Shannon Weeks McCormack, America's (D)evolving Childcare Tax Laws, 53 Ga. L. Rev. 1093 (2019), https://digitalcommons.law.uw.edu/faculty-articles/824
tax credits, deductions, EITC, dependent care, tax reform, tax policy
Proponents have touted the ability of the Tax Cuts and Jobs Act (the TCJA) — enacted in the twilight of 2017 — to help American working families. But while the TCJA expanded some benefits available to parents with dependent children, these parental tax benefits may be claimed regardless of whether or to what extent childcare costs are incurred to work outside the home. To help working parents with these costs (which are often their largest expense), Congress might have turned to two other mechanisms in the tax law — the “child and dependent care credit” and the “dependent care exclusion.” While these childcare tax benefits are only available to working parents that pay for childcare, stringent limitations have kept many from recovering anything near their actual costs, particularly in the critical years before children reach school-age. As a result, the Code has been taxing families with different childcare needs inequitably. But the TCJA left these childcare tax laws untouched and thus did nothing to address this problem. By exploring critical junctures in their development, this Article seeks to understand how America’s tax laws have (d)evolved in this manner and, in doing so, situates some of TCJA’s alleged reforms into their historical context.
America’s childcare tax laws have not always been so limiting. In the seventies and eighties, the Code evolved significantly to allow working parents to claim relief for a relatively substantial portion of their childcare costs, resulting in more equitable taxation of family models. But in the decades following this evolution, Congress generally failed to adjust childcare tax benefits — even for inflation — allowing them to devolve in real value as childcare costs rose. Meanwhile, Congress created new and expanded existing tax benefits available to all parents even if they did not need childcare. Thus, over the past several decades, Congress not only restored but also perpetuated the inequitable taxation of different family models remedied by earlier reforms. The changes made in TCJA are, therefore, just the latest iteration of a decades-old trend.

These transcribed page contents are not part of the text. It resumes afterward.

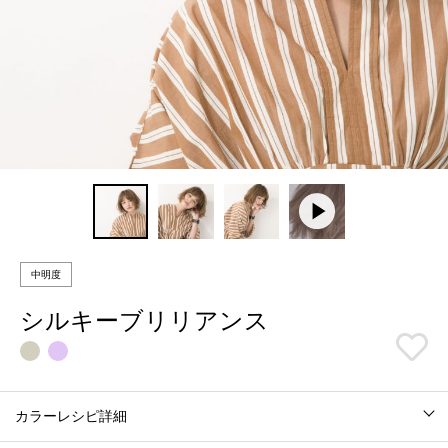
中明度
シルキーブリリアンス
カラーレシピ詳細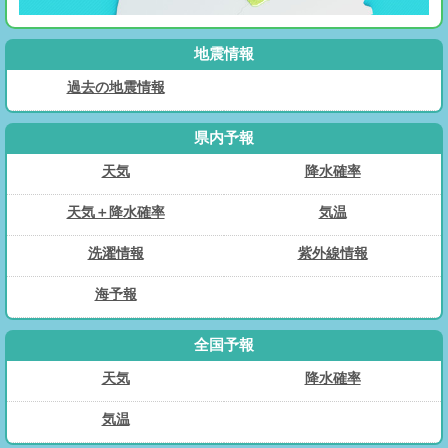
地震情報
過去の地震情報
県内予報
天気
降水確率
天気＋降水確率
気温
洗濯情報
紫外線情報
海予報
全国予報
天気
降水確率
気温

In addition to revealing that the TCJA was a tepid if not specious attempt to address the working family’s plight, this history raises broader questions of political feasibility. This Article identifies several factors such as increased legal complexity, sophistic political rhetoric and, perhaps most significantly, changed normative expectations to explain the electorate’s seeming apathy to our childcare tax laws’ (d)evolution. Using this historical context, this Article argues that even modest changes to our childcare tax laws, while incapable of enacting systemic changes on their own, could nevertheless enact historically significant reform and perhaps revive dormant debates about the role the American government should play in the lives of parents.